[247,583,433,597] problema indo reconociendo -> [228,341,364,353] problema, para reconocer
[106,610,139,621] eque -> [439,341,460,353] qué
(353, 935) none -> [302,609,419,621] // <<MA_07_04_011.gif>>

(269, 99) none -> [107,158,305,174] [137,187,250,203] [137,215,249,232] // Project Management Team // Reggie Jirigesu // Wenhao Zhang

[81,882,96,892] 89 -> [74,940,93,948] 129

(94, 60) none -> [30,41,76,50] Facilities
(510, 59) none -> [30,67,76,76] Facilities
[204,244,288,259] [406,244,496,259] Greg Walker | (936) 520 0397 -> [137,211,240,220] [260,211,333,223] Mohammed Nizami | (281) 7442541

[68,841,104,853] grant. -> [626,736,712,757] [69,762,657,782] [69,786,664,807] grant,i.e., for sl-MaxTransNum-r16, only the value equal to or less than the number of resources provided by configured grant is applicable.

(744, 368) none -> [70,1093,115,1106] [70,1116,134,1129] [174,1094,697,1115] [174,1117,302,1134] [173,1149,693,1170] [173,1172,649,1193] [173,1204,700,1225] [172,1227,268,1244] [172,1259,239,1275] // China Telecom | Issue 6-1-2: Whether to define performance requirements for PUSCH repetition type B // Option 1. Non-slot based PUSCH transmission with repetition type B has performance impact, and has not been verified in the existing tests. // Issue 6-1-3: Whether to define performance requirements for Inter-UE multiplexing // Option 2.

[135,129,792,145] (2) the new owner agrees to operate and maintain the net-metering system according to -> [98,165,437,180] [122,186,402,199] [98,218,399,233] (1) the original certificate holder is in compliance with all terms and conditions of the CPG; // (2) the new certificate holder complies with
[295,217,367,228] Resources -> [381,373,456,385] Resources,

* Task directions
Gather each line from the entries above that includes the word "Facilities".

* Answer area
(94, 60) none -> [30,41,76,50] Facilities
(510, 59) none -> [30,67,76,76] Facilities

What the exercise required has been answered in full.